И тут наступает «момент истины» для меццо-сопрано. Ему отдает Верди два трехстишия о «записанной книге» и о том, как на Страшном Суде «все тайное станет явным»[20]. Почему этот текст Фомы Челанского поет низкий женский голос? Не идет ли здесь речь о ясновидении, о даре пророчества? Не надо ли вспомнить третью строку секвенции Dies irae — Teste David cum Sibylla (по свидетельству Давида и Сивиллы)?
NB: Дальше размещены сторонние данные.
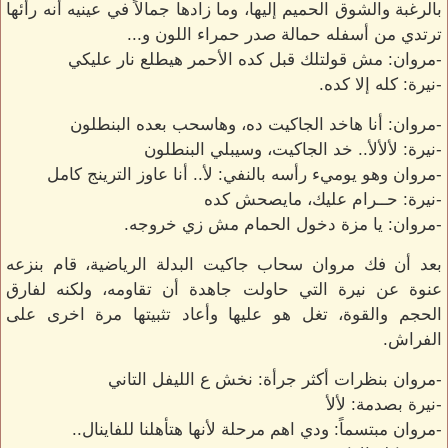
بالرغبة والشوق الحميم إليها، وما زادها جمالاً في عينيه أنه رأئها
ترتدي من أسفله حمالة صدر حمراء اللون و...
-مروان: مش قولتلك قبل كده الأحمر هيطلع نار عليكي
-نيرة: كله إلا كده.
-مروان: أنا هاخد الجاكيت ده، وهاسحب بعده البنطلون
-نيرة: لألألأ.. خد الجاكيت، وسيبلي البنطلون
-مروان وهو يوميء رأسه بالنفي: لأ.. أنا عاوز الترينج كامل
-نيرة: حــرام عليك، مايصحش كده
-مروان: يا مزة دخول الحمام مش زي خروجه.
بعد أن فك مروان سحاب جاكيت البدلة الرياضية، قام بنزعه
عنوة عن نيرة التي حاولت جاهدة أن تقاومه، ولكنه لفارق
الحجم والقوة، تغل هو عليها وأعاد تثبيتها مرة اخرى على
الفراش.
-مروان بنظرات أكثر جرأة: نخش ع الليفل التاني
-نيرة بصدمة: لألأ
-مروان مبتسماً: ودي اهم مرحلة لأنها هتأهلنا للفاينال..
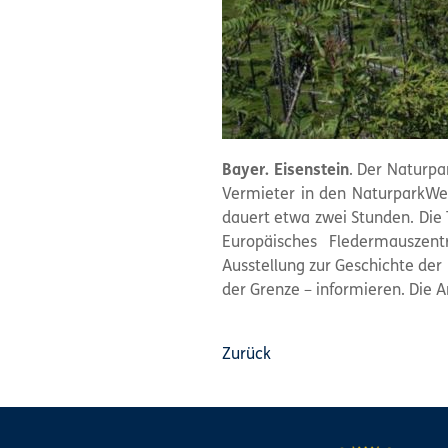
Bayer. Eisenstein
. Der Naturpa
Vermieter in den NaturparkWel
dauert etwa zwei Stunden. Die 
Europäisches Fledermauszent
Ausstellung zur Geschichte der
der Grenze – informieren. Die 
Zurück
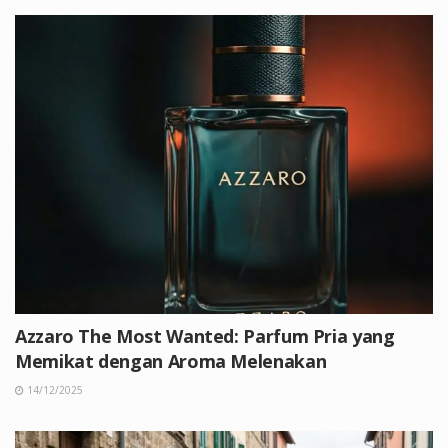
Azzaro The Most Wanted: Parfum Pria yang
Memikat dengan Aroma Melenakan
14/12/2025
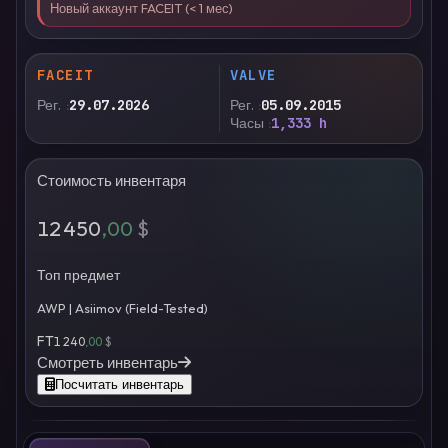
Новый аккаунт FACEIT (< 1 мес)
FACEIT
VALVE
Рег.
29.07.2026
Рег.
05.09.2015
Часы
1,333 h
Стоимость инвентаря
12 450
,00
$
Топ предмет
AWP | Asiimov (Field-Tested)
FT
1 240
,00
$
Смотреть инвентарь
Посчитать инвентарь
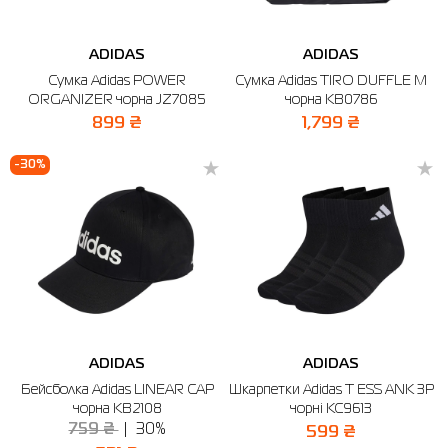
ADIDAS
ADIDAS
Сумка Adidas POWER
Сумка Adidas TIRO DUFFLE M
ORGANIZER чорна JZ7085
чорна KB0786
899 ₴
1,799 ₴
-30%
ADIDAS
ADIDAS
Бейсболка Adidas LINEAR CAP
Шкарпетки Adidas T ESS ANK 3P
чорна KB2108
чорні KC9613
759 ₴
30%
599 ₴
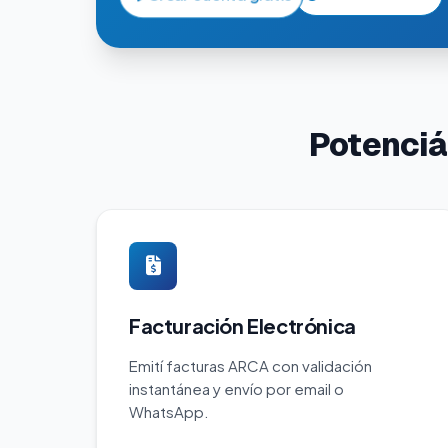
Potenciá
Facturación Electrónica
Emití facturas ARCA con validación
instantánea y envío por email o
WhatsApp.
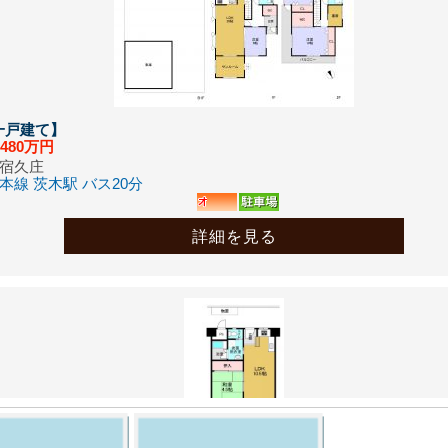
用物件（中古戸建） １件登録しました。
/25
用物件（新築戸建） １件登録しました。
/23
一戸建て】
用物件（中古戸建） １件登録しました。
,480
万円
宿久庄
/22
本線 茨木駅 バス20分
用物件（中古戸建） １件登録しました。
/21
詳細を見る
用物件（中古戸建） １件登録しました。
/20
用物件（中古戸建） １件登録しました。
/07
用物件（新築戸建） １件登録しました。
/16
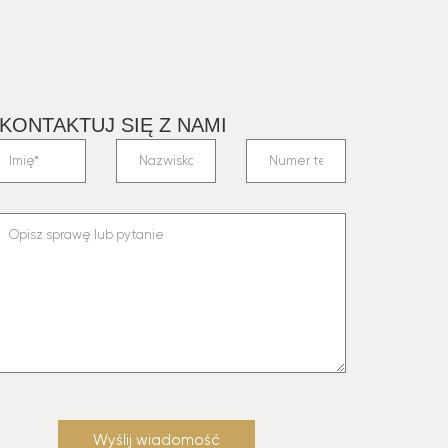
KONTAKTUJ SIĘ Z NAMI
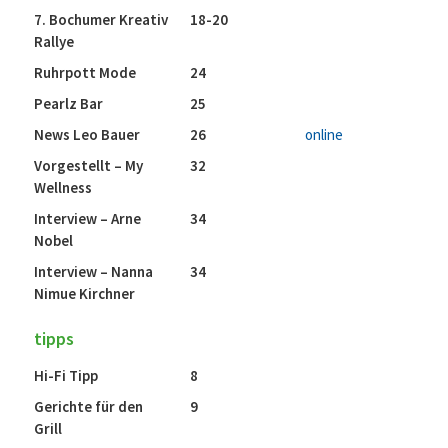
7. Bochumer Kreativ
18-20
Rallye
Ruhrpott Mode
24
Pearlz Bar
25
News Leo Bauer
26
online
Vorgestellt – My
32
Wellness
Interview – Arne
34
Nobel
Interview – Nanna
34
Nimue Kirchner
tipps
Hi-Fi Tipp
8
Gerichte für den
9
Grill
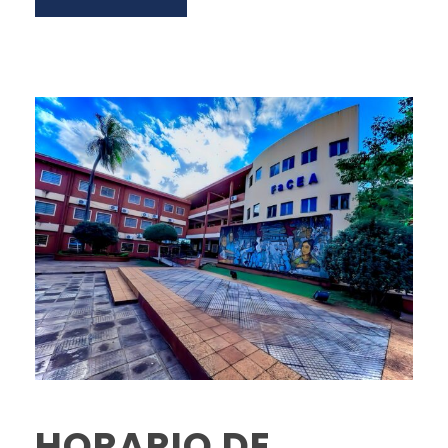
HORARIO DE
Может быть, видение Суда встает в уме пророчицы, одной из сивилл, — и Верди видит перед собой ясновидящую Ульрику из «Бала-маскарада» и умело громоздящую цепь событий на пути к возмездию Азучену из «Трубадура»? Тогда голос Образцовой тут как нельзя более к месту, эти два персонажа всегда поражали в ее интерпретации вселенской масштабностью.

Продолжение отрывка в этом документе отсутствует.